Cable Nets hit headwinds as Disney disappoints in Q3
Joseph O'Halloran
| 08 August 2018


Just as it is prepping to finalise its $71 billion takeover of key 21st Century Fox assets to take on the digital giants, Disney has reported somewhat less than spectacular third quarter 2018 results.
disney 8Aug2018
Overall for the quarter ended 30 June 2018, the House of Mouse reported revenues of $15.228 billion, an annual rise of 7% and leading to nine-month revenue of $45.127, a similar increase compared with the same period in 2018. These were the drivers of Q3 net income of $2.916 billion, up 23% annually, and nine-month profit of $10.276 billion, a year-on-year rise of 42%.

Yet drilling down, the Disney TV divisions showed that the quarter was actually rather challenging. Media Networks revenues for the quarter increased 5% to $6.2 billion and segment operating income was comparable to the prior-year quarter at $1.8 billion. Yet as part of this, revenues for the quarter in the Cable Networks line inched up 2% to $4.2 billion and operating income actually fell 5% annually to $1.4 billion. The company attributed lower operating income was due to a loss at BAMTech — what will be one of the mainstays of the forthcoming direct-to-consumer plays — and a decrease at Freeform, partially offset by an increase at ESPN.

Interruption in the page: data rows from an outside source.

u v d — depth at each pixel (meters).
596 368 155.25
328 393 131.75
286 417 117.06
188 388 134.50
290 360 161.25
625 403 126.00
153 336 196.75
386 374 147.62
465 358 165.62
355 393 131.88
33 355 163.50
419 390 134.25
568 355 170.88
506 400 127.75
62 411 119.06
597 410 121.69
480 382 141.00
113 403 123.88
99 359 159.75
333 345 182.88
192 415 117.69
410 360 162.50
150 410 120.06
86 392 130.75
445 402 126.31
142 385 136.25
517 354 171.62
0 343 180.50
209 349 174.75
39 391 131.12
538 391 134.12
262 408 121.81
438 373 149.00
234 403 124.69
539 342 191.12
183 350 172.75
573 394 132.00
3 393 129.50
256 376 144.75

Disney noted that in Q3 BAMTech’s operating loss was a result of its acquisition of a controlling interest in the fourth quarter of fiscal 2017. It added that the loss at BAMTech reflected higher content and marketing costs and ongoing investments in their technology platform including costs associated with ESPN+, which was launched in April 2018. The decline at Freeform was said to be primarily due to lower advertising revenue and higher marketing costs, partially offset by lower programming costs. The decrease in advertising revenue was due to lower impressions from a decline in average viewership.

The increase at ESPN was due to affiliate revenue growth and the comparison to severance and contract termination costs incurred in the prior-year quarter, partially offset by higher programming costs and a decrease in advertising revenue. Affiliate revenue growth reflected contractual rate increases, partially offset by a decline in subscribers while the programming cost increase was primarily due to a contractual rate increase for NBA programming. Lower advertising revenue was due to a decrease in impressions from lower average viewership, partially offset by higher rates. Advertising revenue was adversely impacted by one fewer game than was possible for the NBA Finals.

Broadcasting revenues for the quarter increased 11% to $2.0 billion and operating income increased 43% to $361 million. The increase in operating income was due to higher programme sales, affiliate revenue growth and increased network advertising revenue, partially offset by higher programming costs.

The increase in programme sales was driven by higher sales of Designated Survivor, How to Get Away with Murder and Grey’s Anatomy, but partially offset by lower sales of Quantico. Affiliate revenue growth was due to contractual rate increases. The increase in network advertising revenue was due to higher rates, partially offset by lower average viewership. The programming costs increase was driven by higher cost primetime programming, including the impact of American Idol and Roseanne in the current quarter.

Despite the issues in the TV divisions, Disney CEO and Chairman Bob Iger expressed satisfaction with the third quarter results and how they had positioned the company for the big moves ahead. “We’re pleased with our results in the quarter, including a double-digit increase in earnings per share, and excited about the opportunities ahead for continued growth,” he remarked. “Having earned the overwhelming support of shareholders, we are more enthusiastic about the 21st Century Fox acquisition than ever, and confident in our ability to fully leverage these assets along with our own incredible brands, franchises and businesses to drive significant value across the entire company.”